SELECTED EXTRACT
★ ★ ★ ★
I’m almost shaking with frustration.
I’m standing there with a newspaper in my hand, staring at … a crossword puzzle.
Hayley, sitting across the kitchen table from me, flashes me a wry smile.
“I can’t believe the great Daniel Throssell is struggling with something,” she laughs.
“Are you trying to BAIT me?!?” I snap at her.
She throws up her hands, feigning innocence:
“Oh, it’s just that, you know … you’re so good at everything else. I’m surprised there’s something that’s … beaten you.”
(I swear there’s an evil glint in her eye as she says this.)
Then she smirks at me, and goes back to eating her cereal.
I sit there, fuming at this stupid puzzle.
I don’t think I’ve done a crossword since I was 15. I forgot newspapers even had them! But I just happened to open the page to this one today. And it’s one of those cursed “cryptic” crossword puzzles, with clues that make absolutely NO sense.
Oh, what’s that?
You think crosswords are simple?
Well, if you want to try working some out, be my guest:
- Gold-plated cube is so long (5)
- Damaging fall in account I empty (4,4)
- Saddle decorator over chasing source of plaster in tin (9)
- Diner wolfing last of rucola? Never bolt down rocket here (8)
😳
Ugh … rucola and rocket … something to do with … salad?
★ ★ ★ ★
INFORMATION SHOWN

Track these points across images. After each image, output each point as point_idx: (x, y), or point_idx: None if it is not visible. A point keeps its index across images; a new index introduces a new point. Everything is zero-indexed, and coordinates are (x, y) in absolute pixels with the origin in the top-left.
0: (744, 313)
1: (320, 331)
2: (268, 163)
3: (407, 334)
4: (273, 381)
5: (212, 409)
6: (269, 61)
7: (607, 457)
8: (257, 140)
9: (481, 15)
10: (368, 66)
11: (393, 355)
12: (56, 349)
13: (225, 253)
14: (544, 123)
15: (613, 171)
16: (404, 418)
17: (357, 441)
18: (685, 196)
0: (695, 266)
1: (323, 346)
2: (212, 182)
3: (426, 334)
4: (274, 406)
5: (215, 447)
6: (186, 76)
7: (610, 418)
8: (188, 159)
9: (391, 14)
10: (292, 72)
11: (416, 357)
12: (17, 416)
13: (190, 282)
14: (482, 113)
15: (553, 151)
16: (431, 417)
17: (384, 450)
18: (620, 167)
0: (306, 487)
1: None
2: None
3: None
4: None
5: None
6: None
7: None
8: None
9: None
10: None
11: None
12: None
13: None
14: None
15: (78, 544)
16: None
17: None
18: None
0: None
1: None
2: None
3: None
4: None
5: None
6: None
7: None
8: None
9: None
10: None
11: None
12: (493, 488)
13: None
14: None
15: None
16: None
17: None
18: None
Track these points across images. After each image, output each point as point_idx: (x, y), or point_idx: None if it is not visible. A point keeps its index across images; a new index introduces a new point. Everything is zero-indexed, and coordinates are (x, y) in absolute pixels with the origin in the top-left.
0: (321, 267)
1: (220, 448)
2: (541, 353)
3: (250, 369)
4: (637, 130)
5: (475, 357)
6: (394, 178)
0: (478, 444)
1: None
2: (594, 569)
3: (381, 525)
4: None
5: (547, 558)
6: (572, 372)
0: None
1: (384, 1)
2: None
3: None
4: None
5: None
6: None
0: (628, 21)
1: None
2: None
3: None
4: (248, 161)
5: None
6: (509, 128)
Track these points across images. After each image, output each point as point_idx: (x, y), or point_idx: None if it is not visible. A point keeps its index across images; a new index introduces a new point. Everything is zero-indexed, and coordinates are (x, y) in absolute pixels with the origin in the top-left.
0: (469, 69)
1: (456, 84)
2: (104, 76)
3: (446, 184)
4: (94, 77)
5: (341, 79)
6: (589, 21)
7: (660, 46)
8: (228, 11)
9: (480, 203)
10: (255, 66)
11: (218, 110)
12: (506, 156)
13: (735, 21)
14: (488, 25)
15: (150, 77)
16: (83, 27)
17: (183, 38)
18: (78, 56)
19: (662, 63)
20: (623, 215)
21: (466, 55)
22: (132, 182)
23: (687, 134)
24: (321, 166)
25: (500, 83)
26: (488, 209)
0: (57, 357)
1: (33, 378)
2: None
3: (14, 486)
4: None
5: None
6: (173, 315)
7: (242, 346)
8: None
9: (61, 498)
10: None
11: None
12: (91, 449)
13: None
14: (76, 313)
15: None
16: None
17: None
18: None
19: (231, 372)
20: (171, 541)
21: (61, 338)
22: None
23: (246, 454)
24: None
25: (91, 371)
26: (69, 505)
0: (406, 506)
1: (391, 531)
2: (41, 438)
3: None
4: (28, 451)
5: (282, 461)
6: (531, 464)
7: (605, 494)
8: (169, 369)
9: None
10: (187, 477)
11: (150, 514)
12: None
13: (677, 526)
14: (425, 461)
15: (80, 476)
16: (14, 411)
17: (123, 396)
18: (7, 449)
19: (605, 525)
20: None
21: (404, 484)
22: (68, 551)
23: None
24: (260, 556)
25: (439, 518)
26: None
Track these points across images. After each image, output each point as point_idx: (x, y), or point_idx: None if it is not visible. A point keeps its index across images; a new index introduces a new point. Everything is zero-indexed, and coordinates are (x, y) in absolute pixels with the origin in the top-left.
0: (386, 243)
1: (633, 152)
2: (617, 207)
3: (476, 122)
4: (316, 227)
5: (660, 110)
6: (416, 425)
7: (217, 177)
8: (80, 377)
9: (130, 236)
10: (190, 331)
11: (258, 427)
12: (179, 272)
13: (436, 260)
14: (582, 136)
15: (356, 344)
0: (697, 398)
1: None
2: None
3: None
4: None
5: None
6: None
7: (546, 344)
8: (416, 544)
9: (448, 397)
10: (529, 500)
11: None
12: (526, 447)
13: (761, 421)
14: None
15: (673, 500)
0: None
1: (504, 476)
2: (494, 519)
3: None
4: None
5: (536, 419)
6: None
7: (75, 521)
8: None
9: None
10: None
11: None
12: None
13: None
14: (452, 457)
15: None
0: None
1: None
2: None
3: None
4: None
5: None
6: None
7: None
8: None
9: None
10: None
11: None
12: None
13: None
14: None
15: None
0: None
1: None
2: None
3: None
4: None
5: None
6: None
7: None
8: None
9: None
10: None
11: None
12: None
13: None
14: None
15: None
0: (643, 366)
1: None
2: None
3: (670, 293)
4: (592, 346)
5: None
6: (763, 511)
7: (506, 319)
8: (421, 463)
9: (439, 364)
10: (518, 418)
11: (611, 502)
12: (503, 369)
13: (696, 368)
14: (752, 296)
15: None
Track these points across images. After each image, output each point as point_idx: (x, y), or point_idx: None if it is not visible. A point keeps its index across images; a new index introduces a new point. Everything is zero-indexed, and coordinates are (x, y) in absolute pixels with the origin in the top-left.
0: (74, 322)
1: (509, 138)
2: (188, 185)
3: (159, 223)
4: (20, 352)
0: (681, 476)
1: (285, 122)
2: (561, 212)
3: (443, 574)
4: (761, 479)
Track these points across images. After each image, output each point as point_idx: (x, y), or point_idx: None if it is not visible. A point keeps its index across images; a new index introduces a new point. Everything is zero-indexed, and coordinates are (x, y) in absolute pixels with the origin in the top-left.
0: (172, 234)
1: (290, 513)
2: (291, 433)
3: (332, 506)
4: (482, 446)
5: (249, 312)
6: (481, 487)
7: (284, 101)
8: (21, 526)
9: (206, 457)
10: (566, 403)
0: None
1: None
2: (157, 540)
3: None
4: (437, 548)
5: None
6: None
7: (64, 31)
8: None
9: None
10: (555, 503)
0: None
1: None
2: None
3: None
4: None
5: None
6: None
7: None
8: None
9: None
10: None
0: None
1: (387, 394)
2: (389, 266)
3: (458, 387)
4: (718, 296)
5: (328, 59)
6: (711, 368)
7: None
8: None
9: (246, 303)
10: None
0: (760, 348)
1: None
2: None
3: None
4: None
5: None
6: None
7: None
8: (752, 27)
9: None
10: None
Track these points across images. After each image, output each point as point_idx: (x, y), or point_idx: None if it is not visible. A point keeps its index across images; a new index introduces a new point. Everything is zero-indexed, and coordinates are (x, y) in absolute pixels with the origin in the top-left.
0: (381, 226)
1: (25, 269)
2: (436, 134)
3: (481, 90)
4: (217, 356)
★ ★ ★ ★
YOUR GOAL
In the crossword text, do these statements agree with it? Answer yes or no for each and quote the words of the text that decide it.
1. The narrator remembered that newspapers carry crosswords.
2. The puzzle in the newspaper is a cryptic crossword.
3. Hayley goes back to eating toast.
Answer using only the crossword text, not the records.

EXPECTED ANSWER
1. No: "I forgot newspapers even had them!"
2. Yes: "one of those cursed “cryptic” crossword puzzles"
3. No: "goes back to eating her cereal"